• [Try it]: Reproduce, unchanged and with nothing else, the lines in the listing below from the line with "Part 3: Step 1 – The Foundation of" to the line with "unique and one-of-a-kind pattern that", including both of those lines.

• [Record set]:
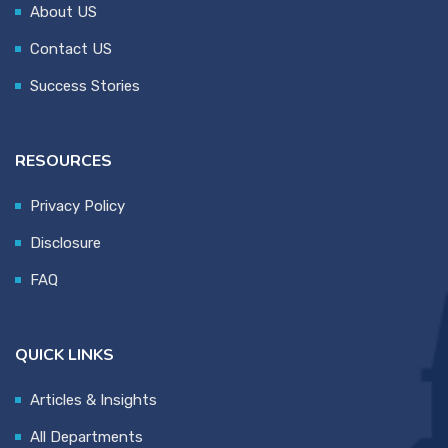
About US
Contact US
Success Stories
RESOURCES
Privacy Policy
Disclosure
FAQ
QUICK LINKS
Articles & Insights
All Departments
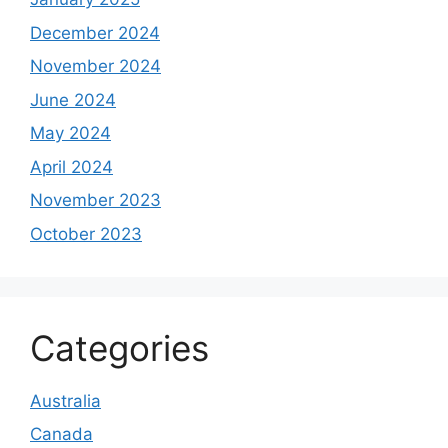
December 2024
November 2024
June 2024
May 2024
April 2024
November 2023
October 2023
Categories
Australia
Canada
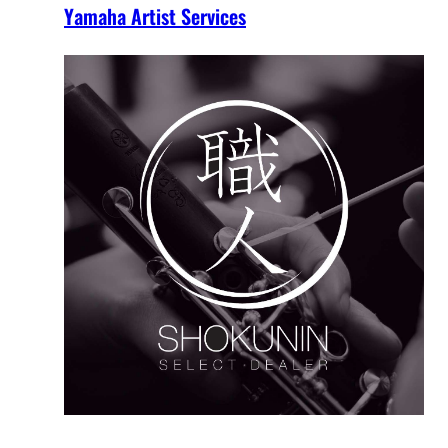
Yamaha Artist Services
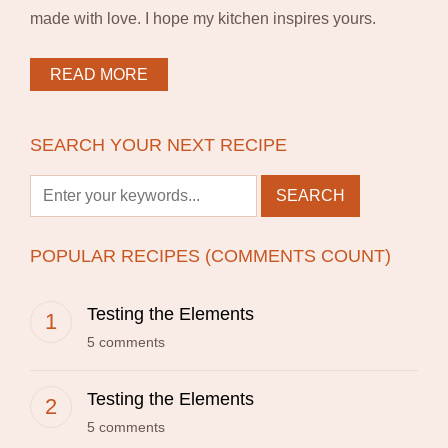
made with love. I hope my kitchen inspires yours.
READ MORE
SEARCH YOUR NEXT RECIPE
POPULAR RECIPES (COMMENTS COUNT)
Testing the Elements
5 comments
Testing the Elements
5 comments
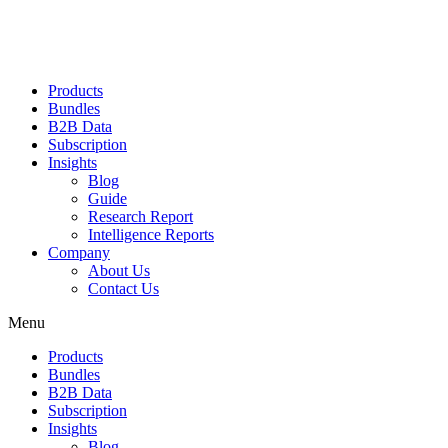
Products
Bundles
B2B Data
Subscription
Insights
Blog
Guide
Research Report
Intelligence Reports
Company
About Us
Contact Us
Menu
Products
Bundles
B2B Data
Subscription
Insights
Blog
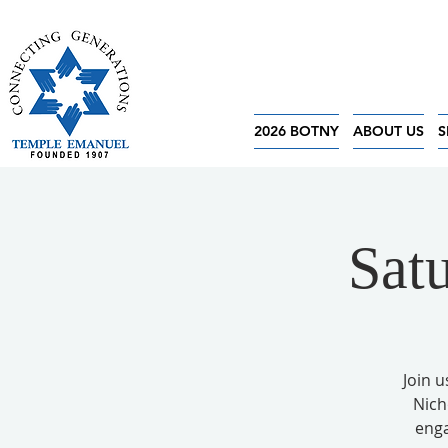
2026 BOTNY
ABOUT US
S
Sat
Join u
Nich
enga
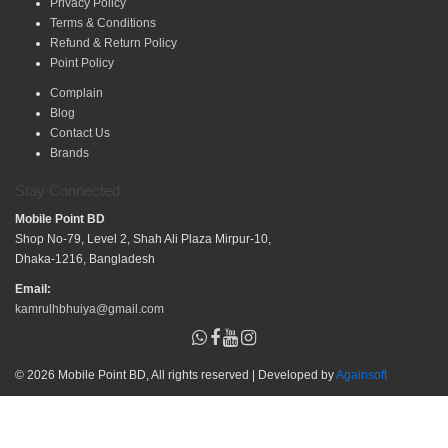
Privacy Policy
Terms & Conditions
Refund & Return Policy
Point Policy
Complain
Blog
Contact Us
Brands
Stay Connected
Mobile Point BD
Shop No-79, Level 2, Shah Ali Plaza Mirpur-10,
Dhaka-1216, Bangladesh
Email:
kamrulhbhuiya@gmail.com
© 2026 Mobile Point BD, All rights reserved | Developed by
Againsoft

==

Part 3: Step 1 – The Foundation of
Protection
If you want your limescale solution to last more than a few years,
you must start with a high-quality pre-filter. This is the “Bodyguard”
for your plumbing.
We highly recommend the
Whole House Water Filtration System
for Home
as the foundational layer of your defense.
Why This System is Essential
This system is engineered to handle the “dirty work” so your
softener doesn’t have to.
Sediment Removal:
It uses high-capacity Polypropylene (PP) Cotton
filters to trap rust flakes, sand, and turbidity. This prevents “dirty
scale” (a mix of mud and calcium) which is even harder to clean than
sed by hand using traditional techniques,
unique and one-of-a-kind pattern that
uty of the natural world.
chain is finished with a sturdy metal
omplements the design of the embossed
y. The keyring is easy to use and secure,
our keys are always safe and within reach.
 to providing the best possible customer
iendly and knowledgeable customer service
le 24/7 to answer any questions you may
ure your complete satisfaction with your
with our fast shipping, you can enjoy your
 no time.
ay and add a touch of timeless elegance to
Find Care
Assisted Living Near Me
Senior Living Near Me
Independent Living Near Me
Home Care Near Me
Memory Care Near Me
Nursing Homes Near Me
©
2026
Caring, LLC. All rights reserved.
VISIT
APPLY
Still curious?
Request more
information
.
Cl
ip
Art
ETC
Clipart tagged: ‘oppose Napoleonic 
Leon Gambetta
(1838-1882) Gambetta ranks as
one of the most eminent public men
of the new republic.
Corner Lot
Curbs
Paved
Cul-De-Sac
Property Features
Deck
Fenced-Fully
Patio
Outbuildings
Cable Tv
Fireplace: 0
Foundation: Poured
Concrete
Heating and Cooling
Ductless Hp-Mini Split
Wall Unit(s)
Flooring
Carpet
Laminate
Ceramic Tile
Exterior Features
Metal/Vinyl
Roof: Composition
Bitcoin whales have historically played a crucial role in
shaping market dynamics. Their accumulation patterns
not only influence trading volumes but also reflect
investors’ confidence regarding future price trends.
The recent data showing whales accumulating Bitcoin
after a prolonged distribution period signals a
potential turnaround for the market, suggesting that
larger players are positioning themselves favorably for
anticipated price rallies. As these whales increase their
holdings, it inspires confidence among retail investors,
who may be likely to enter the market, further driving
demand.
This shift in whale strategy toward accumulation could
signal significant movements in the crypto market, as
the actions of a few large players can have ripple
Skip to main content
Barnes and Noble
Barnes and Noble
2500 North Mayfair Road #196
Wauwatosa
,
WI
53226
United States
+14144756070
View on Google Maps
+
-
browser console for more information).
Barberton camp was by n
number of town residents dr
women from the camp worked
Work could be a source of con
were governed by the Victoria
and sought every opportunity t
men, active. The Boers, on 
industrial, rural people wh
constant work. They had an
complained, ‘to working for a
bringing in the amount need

• [Expected answer]:
Part 3: Step 1 – The Foundation of
Protection
If you want your limescale solution to last more than a few years,
you must start with a high-quality pre-filter. This is the “Bodyguard”
for your plumbing.
We highly recommend the
Whole House Water Filtration System
for Home
as the foundational layer of your defense.
Why This System is Essential
This system is engineered to handle the “dirty work” so your
softener doesn’t have to.
Sediment Removal:
It uses high-capacity Polypropylene (PP) Cotton
filters to trap rust flakes, sand, and turbidity. This prevents “dirty
scale” (a mix of mud and calcium) which is even harder to clean than
sed by hand using traditional techniques,
unique and one-of-a-kind pattern that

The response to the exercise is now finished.